#### Records for the exercise

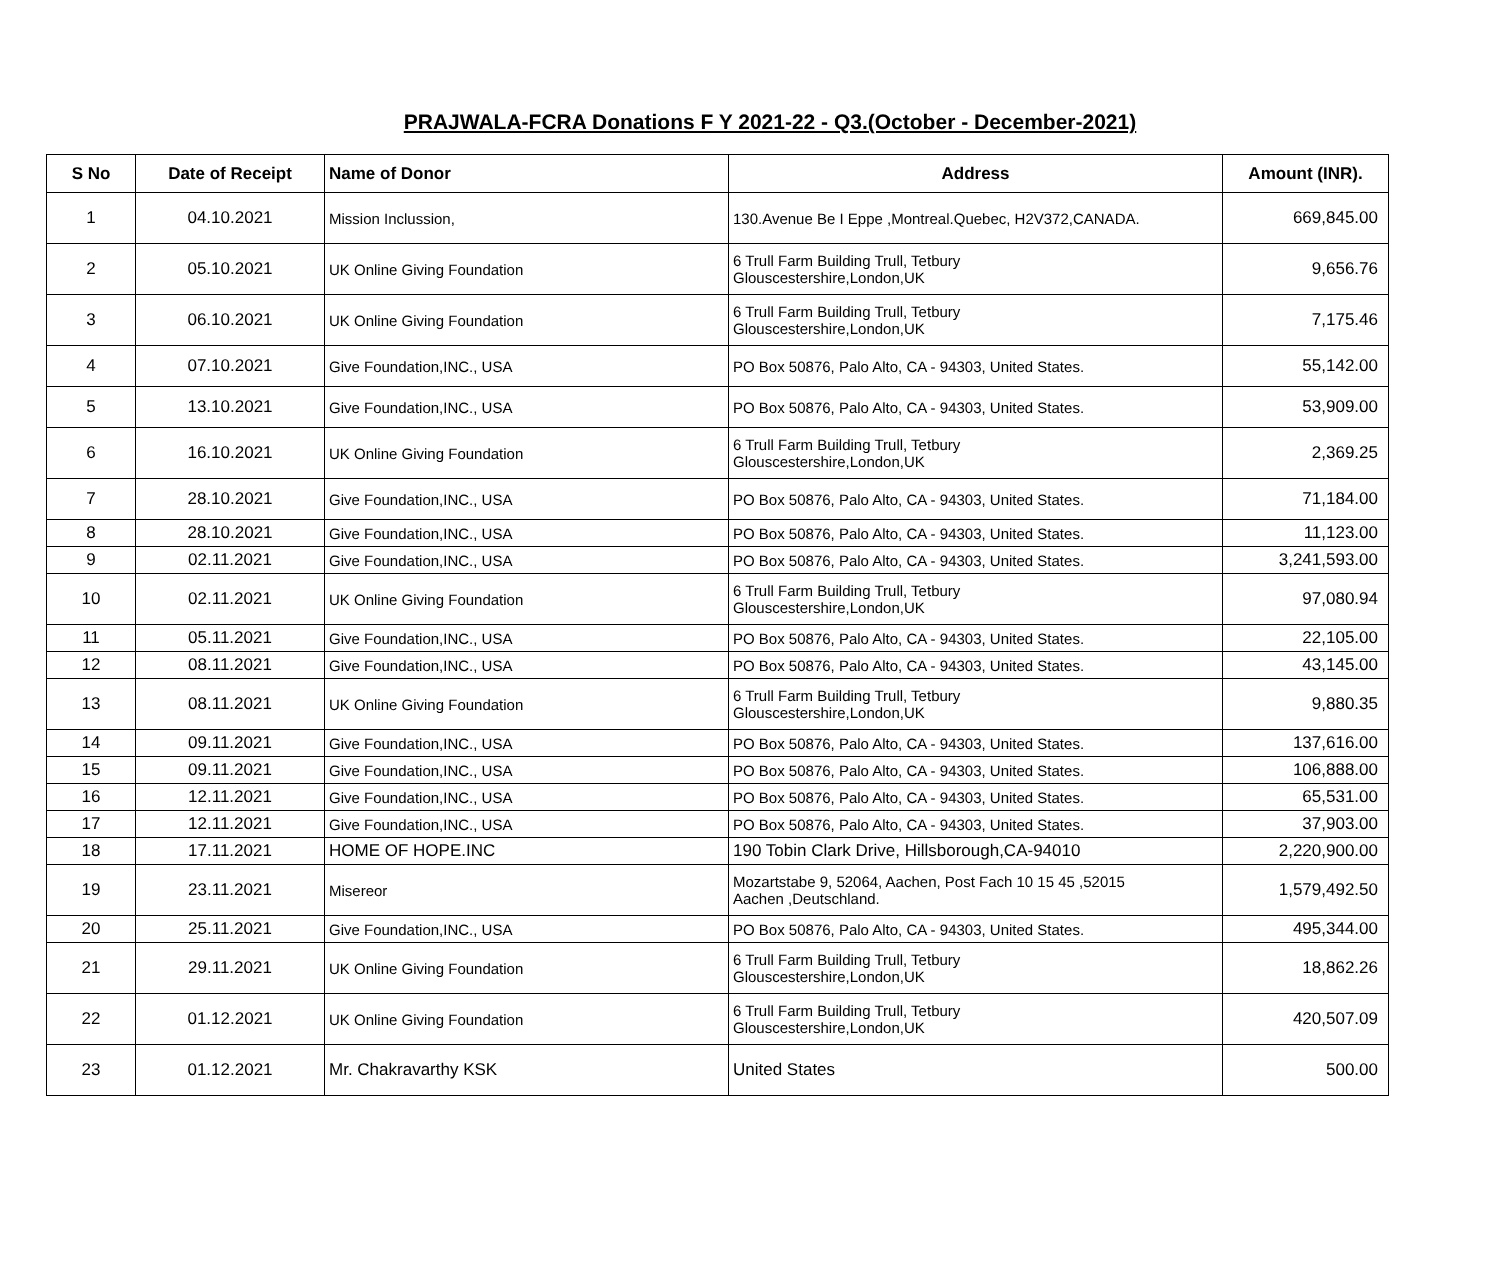PRAJWALA-FCRA Donations F Y 2021-22 - Q3.(October - December-2021)
| S No | Date of Receipt | Name of Donor | Address | Amount (INR). |
| --- | --- | --- | --- | --- |
| 1 | 04.10.2021 | Mission Inclussion, | 130.Avenue Be I Eppe ,Montreal.Quebec, H2V372,CANADA. | 669,845.00 |
| 2 | 05.10.2021 | UK Online Giving Foundation | 6 Trull Farm Building Trull, Tetbury Glouscestershire,London,UK | 9,656.76 |
| 3 | 06.10.2021 | UK Online Giving Foundation | 6 Trull Farm Building Trull, Tetbury Glouscestershire,London,UK | 7,175.46 |
| 4 | 07.10.2021 | Give Foundation,INC., USA | PO Box 50876, Palo Alto, CA - 94303, United States. | 55,142.00 |
| 5 | 13.10.2021 | Give Foundation,INC., USA | PO Box 50876, Palo Alto, CA - 94303, United States. | 53,909.00 |
| 6 | 16.10.2021 | UK Online Giving Foundation | 6 Trull Farm Building Trull, Tetbury Glouscestershire,London,UK | 2,369.25 |
| 7 | 28.10.2021 | Give Foundation,INC., USA | PO Box 50876, Palo Alto, CA - 94303, United States. | 71,184.00 |
| 8 | 28.10.2021 | Give Foundation,INC., USA | PO Box 50876, Palo Alto, CA - 94303, United States. | 11,123.00 |
| 9 | 02.11.2021 | Give Foundation,INC., USA | PO Box 50876, Palo Alto, CA - 94303, United States. | 3,241,593.00 |
| 10 | 02.11.2021 | UK Online Giving Foundation | 6 Trull Farm Building Trull, Tetbury Glouscestershire,London,UK | 97,080.94 |
| 11 | 05.11.2021 | Give Foundation,INC., USA | PO Box 50876, Palo Alto, CA - 94303, United States. | 22,105.00 |
| 12 | 08.11.2021 | Give Foundation,INC., USA | PO Box 50876, Palo Alto, CA - 94303, United States. | 43,145.00 |
| 13 | 08.11.2021 | UK Online Giving Foundation | 6 Trull Farm Building Trull, Tetbury Glouscestershire,London,UK | 9,880.35 |
| 14 | 09.11.2021 | Give Foundation,INC., USA | PO Box 50876, Palo Alto, CA - 94303, United States. | 137,616.00 |
| 15 | 09.11.2021 | Give Foundation,INC., USA | PO Box 50876, Palo Alto, CA - 94303, United States. | 106,888.00 |
| 16 | 12.11.2021 | Give Foundation,INC., USA | PO Box 50876, Palo Alto, CA - 94303, United States. | 65,531.00 |
| 17 | 12.11.2021 | Give Foundation,INC., USA | PO Box 50876, Palo Alto, CA - 94303, United States. | 37,903.00 |
| 18 | 17.11.2021 | HOME OF HOPE.INC | 190 Tobin Clark Drive, Hillsborough,CA-94010 | 2,220,900.00 |
| 19 | 23.11.2021 | Misereor | Mozartstabe 9, 52064, Aachen, Post Fach 10 15 45 ,52015 Aachen ,Deutschland. | 1,579,492.50 |
| 20 | 25.11.2021 | Give Foundation,INC., USA | PO Box 50876, Palo Alto, CA - 94303, United States. | 495,344.00 |
| 21 | 29.11.2021 | UK Online Giving Foundation | 6 Trull Farm Building Trull, Tetbury Glouscestershire,London,UK | 18,862.26 |
| 22 | 01.12.2021 | UK Online Giving Foundation | 6 Trull Farm Building Trull, Tetbury Glouscestershire,London,UK | 420,507.09 |
| 23 | 01.12.2021 | Mr. Chakravarthy KSK | United States | 500.00 |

########

Exercise description: Please give again the lines above between the line holding "Glouscestershire,London,UK | 2,369.25 |" and the line holding "Hillsborough,CA-94010 | 2,220,900.00 |", inclusive, exactly as they are and with nothing added.

Answer to this problem:
| 6 | 16.10.2021 | UK Online Giving Foundation | 6 Trull Farm Building Trull, Tetbury Glouscestershire,London,UK | 2,369.25 |
| 7 | 28.10.2021 | Give Foundation,INC., USA | PO Box 50876, Palo Alto, CA - 94303, United States. | 71,184.00 |
| 8 | 28.10.2021 | Give Foundation,INC., USA | PO Box 50876, Palo Alto, CA - 94303, United States. | 11,123.00 |
| 9 | 02.11.2021 | Give Foundation,INC., USA | PO Box 50876, Palo Alto, CA - 94303, United States. | 3,241,593.00 |
| 10 | 02.11.2021 | UK Online Giving Foundation | 6 Trull Farm Building Trull, Tetbury Glouscestershire,London,UK | 97,080.94 |
| 11 | 05.11.2021 | Give Foundation,INC., USA | PO Box 50876, Palo Alto, CA - 94303, United States. | 22,105.00 |
| 12 | 08.11.2021 | Give Foundation,INC., USA | PO Box 50876, Palo Alto, CA - 94303, United States. | 43,145.00 |
| 13 | 08.11.2021 | UK Online Giving Foundation | 6 Trull Farm Building Trull, Tetbury Glouscestershire,London,UK | 9,880.35 |
| 14 | 09.11.2021 | Give Foundation,INC., USA | PO Box 50876, Palo Alto, CA - 94303, United States. | 137,616.00 |
| 15 | 09.11.2021 | Give Foundation,INC., USA | PO Box 50876, Palo Alto, CA - 94303, United States. | 106,888.00 |
| 16 | 12.11.2021 | Give Foundation,INC., USA | PO Box 50876, Palo Alto, CA - 94303, United States. | 65,531.00 |
| 17 | 12.11.2021 | Give Foundation,INC., USA | PO Box 50876, Palo Alto, CA - 94303, United States. | 37,903.00 |
| 18 | 17.11.2021 | HOME OF HOPE.INC | 190 Tobin Clark Drive, Hillsborough,CA-94010 | 2,220,900.00 |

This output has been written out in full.